Richard Branson, the daredevil British billionaire and owner of Virgin Atlantic Airways, said Monday that he was launching a commercial rocket service that would take well-heeled passengers for a suborbital ride into space.
The two-hour trip, including drinks and four minutes of weightlessness in space, is set to cost about $190,000.
Branson, meanwhile, will spend $100 million to buy five passenger rocket ships from Mojave-based aviation designer Burt Rutan for his Virgin Galactic space tourism business. He expects to launch the first flight in 2007.
"We hope to create thousands of astronauts over the next few years," Branson said, noting that he probably would be on the inaugural flight.
The spacecraft will hold five passengers, plus a pilot, and is to be modeled after Rutan's SpaceShipOne. In June, the squid-shaped rocket, piloted by Mike Melvill, became the first privately funded vehicle to carry a person into space as it soared to 328,941 feet, about 62 miles above Earth.
Branson said his commercial flights would climb even higher -- to nearly 70 miles, about 10 times as high as regular commercial airline flights. Passengers will be able to see the sky turn pitch black and see Earth spanning a thousand miles in each direction.
He estimated that over five years at least 3,000 people would pay the fare for what he called the trip of a lifetime, generating about $600 million in revenue.
Some analysts questioned Branson's latest venture, although they lauded him for his marketing acumen. A high school dropout, Branson became a billionaire by taking a record label and turning it into a conglomerate, Virgin Group Ltd., selling cellphones and soft drinks with the Virgin moniker.
"This is classic Richard Branson marketing, doing something really extreme and putting himself out there as innovator and forward thinker," said Frank Werner, a business school professor at Fordham University. "But whether it will actually happen, no one knows."
Branson's latest project is one of the more ambitious efforts in a flurry of private endeavors to turn space into a tourist destination.

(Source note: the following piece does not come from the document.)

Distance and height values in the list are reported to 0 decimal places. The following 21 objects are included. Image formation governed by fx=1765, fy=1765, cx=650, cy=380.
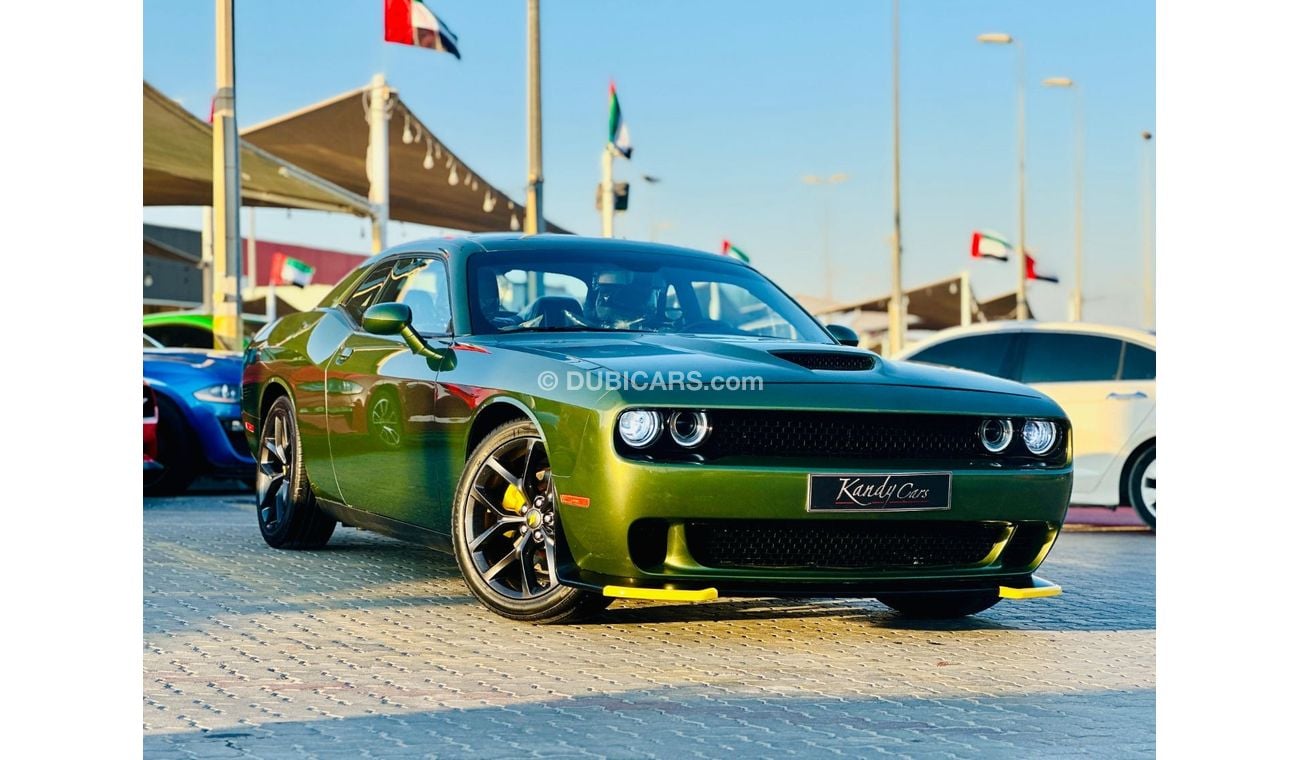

After Neil Armstrong became the first man to walk on the moon in 1969, visions of orbiting hotels and space buses shuttling visitors soon occupied the imagination of many entrepreneurs. The defunct Pan American World Airways began taking reservations for future flights to the moon, and when the airline stopped taking reservations in 1971, 93,000 people had signed up, including Ronald Reagan.